Your answer should consist of the lines below that hold the word "Nintendo".

| Extracted data entries |
******
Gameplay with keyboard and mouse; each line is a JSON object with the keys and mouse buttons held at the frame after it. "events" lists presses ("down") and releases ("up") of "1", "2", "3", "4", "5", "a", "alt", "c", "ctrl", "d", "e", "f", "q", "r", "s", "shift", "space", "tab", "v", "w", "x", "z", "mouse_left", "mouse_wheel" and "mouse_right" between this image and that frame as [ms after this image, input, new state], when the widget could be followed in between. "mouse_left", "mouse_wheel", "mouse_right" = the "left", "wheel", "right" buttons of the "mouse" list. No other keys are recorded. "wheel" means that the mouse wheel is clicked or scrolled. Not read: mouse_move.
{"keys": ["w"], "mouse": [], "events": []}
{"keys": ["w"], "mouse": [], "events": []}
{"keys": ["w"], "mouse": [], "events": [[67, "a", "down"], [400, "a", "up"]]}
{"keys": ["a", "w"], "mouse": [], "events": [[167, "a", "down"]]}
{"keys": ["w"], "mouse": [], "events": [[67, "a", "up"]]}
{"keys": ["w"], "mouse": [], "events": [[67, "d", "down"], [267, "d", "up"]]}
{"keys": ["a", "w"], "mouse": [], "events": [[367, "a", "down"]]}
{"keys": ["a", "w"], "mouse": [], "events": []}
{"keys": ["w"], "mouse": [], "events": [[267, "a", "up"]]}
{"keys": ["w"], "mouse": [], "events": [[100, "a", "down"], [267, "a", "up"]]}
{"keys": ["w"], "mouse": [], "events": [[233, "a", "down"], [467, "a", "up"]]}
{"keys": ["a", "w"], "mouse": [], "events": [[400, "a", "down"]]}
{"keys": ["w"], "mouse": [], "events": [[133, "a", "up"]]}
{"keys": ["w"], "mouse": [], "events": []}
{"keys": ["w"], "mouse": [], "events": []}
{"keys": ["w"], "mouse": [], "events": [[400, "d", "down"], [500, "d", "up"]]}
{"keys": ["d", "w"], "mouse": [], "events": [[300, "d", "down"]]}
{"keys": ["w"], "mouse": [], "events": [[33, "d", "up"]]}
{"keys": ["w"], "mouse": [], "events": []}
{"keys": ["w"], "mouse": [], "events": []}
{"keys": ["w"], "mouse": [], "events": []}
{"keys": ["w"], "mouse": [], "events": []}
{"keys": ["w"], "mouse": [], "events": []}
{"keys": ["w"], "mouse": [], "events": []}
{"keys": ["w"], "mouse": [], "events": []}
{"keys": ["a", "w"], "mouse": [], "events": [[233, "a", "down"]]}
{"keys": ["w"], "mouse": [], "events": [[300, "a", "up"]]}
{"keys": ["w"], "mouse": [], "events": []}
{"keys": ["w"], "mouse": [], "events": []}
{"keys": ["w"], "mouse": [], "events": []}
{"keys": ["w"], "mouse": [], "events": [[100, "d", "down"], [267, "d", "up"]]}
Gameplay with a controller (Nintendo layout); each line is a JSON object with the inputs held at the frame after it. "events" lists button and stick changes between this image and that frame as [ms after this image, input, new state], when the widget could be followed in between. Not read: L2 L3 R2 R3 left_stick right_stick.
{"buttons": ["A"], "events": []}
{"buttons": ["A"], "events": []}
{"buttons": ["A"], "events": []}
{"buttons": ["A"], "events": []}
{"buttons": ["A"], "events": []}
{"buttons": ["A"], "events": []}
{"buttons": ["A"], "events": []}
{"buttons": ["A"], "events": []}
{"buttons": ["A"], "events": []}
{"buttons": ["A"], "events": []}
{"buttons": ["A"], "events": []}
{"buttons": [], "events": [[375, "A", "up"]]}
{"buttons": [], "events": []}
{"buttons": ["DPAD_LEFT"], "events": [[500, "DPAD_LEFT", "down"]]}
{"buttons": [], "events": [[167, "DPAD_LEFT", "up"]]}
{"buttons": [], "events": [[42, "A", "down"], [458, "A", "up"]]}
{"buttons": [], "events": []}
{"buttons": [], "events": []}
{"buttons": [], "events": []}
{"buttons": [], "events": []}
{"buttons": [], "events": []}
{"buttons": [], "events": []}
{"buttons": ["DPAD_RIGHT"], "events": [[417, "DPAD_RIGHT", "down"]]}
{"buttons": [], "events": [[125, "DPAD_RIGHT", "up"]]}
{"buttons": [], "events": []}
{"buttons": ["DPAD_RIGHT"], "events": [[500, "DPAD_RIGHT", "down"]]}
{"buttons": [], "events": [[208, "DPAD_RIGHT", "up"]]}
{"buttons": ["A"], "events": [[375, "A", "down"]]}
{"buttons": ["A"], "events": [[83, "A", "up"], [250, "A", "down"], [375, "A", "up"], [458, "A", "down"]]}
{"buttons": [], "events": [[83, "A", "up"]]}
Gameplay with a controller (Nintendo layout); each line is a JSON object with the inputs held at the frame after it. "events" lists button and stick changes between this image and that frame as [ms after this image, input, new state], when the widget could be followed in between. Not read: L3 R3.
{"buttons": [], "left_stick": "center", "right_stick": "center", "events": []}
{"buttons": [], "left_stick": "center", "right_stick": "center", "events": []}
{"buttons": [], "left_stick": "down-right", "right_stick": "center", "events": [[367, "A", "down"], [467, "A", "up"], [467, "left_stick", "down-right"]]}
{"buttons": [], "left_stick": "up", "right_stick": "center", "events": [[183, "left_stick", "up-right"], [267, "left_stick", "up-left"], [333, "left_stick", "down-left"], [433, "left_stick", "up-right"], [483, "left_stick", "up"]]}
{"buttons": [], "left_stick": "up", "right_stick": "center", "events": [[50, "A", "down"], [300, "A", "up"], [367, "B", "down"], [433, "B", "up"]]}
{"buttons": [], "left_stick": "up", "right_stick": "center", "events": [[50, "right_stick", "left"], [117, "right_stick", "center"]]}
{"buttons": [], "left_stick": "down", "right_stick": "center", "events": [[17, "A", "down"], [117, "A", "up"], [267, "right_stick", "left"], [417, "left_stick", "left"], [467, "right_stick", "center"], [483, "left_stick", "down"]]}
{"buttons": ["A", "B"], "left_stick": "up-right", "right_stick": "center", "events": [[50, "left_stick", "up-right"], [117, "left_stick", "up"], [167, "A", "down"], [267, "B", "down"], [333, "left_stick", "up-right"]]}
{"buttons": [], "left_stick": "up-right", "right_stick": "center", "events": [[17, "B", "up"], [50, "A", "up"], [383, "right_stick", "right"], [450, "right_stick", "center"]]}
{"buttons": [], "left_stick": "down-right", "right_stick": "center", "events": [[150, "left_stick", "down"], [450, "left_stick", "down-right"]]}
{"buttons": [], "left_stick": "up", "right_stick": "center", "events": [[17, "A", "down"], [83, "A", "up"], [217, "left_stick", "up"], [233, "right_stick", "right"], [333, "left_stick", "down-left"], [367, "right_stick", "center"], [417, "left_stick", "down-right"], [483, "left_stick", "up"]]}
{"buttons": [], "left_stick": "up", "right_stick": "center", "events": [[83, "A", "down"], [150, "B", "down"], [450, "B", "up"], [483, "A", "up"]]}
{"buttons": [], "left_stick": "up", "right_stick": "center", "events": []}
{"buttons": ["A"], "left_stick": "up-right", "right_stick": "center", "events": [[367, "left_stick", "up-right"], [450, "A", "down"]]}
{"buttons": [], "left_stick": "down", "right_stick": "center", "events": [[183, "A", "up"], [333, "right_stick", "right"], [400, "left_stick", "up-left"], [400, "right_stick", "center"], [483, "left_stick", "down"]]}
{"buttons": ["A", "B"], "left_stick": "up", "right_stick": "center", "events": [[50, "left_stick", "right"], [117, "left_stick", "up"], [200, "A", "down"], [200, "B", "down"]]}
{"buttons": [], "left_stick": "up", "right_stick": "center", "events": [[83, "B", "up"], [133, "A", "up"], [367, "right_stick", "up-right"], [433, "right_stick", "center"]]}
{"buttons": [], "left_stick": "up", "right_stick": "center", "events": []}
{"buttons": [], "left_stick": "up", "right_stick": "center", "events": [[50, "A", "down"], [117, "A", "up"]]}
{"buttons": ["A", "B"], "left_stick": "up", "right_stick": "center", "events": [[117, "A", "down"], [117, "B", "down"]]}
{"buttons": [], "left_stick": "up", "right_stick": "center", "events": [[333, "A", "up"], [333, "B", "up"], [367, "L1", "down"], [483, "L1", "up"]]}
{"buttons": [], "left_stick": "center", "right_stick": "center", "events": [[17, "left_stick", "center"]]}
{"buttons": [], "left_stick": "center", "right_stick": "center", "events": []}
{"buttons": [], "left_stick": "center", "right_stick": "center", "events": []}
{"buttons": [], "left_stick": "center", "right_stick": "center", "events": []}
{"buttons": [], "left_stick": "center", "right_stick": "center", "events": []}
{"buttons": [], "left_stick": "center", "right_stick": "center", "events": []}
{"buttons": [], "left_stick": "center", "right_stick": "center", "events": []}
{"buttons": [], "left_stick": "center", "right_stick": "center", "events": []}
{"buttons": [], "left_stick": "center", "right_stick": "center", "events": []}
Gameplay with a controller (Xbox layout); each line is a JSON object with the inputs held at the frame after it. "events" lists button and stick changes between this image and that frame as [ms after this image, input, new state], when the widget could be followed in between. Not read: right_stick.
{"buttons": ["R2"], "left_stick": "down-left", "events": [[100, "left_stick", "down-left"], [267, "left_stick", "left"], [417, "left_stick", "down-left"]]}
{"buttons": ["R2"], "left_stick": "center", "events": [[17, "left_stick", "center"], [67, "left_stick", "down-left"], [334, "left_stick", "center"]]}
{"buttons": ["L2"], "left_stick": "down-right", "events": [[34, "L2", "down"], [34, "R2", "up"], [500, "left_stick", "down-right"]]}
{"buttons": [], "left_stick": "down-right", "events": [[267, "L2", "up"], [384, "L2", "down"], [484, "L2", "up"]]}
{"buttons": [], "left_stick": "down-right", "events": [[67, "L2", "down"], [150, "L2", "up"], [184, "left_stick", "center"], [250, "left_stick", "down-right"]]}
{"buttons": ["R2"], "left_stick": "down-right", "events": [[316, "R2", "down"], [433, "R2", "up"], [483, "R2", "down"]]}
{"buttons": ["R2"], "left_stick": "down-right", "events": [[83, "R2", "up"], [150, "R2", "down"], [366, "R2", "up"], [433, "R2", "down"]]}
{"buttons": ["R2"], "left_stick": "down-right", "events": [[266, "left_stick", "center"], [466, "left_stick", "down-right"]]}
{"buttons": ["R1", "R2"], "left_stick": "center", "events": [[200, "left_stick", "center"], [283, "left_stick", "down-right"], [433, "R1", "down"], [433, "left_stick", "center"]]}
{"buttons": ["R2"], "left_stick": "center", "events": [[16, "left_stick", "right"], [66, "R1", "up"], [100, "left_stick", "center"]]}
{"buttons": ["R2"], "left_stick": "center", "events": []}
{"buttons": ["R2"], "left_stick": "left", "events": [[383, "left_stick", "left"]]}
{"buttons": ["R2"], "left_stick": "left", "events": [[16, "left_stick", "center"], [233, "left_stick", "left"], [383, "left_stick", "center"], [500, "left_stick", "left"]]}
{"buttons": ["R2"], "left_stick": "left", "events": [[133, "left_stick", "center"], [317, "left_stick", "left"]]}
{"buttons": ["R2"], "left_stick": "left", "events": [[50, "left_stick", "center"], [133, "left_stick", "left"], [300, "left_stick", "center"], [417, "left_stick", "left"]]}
******
| Exercise response |
Gameplay with a controller (Nintendo layout); each line is a JSON object with the inputs held at the frame after it. "events" lists button and stick changes between this image and that frame as [ms after this image, input, new state], when the widget could be followed in between. Not read: L2 L3 R2 R3 left_stick right_stick.
Gameplay with a controller (Nintendo layout); each line is a JSON object with the inputs held at the frame after it. "events" lists button and stick changes between this image and that frame as [ms after this image, input, new state], when the widget could be followed in between. Not read: L3 R3.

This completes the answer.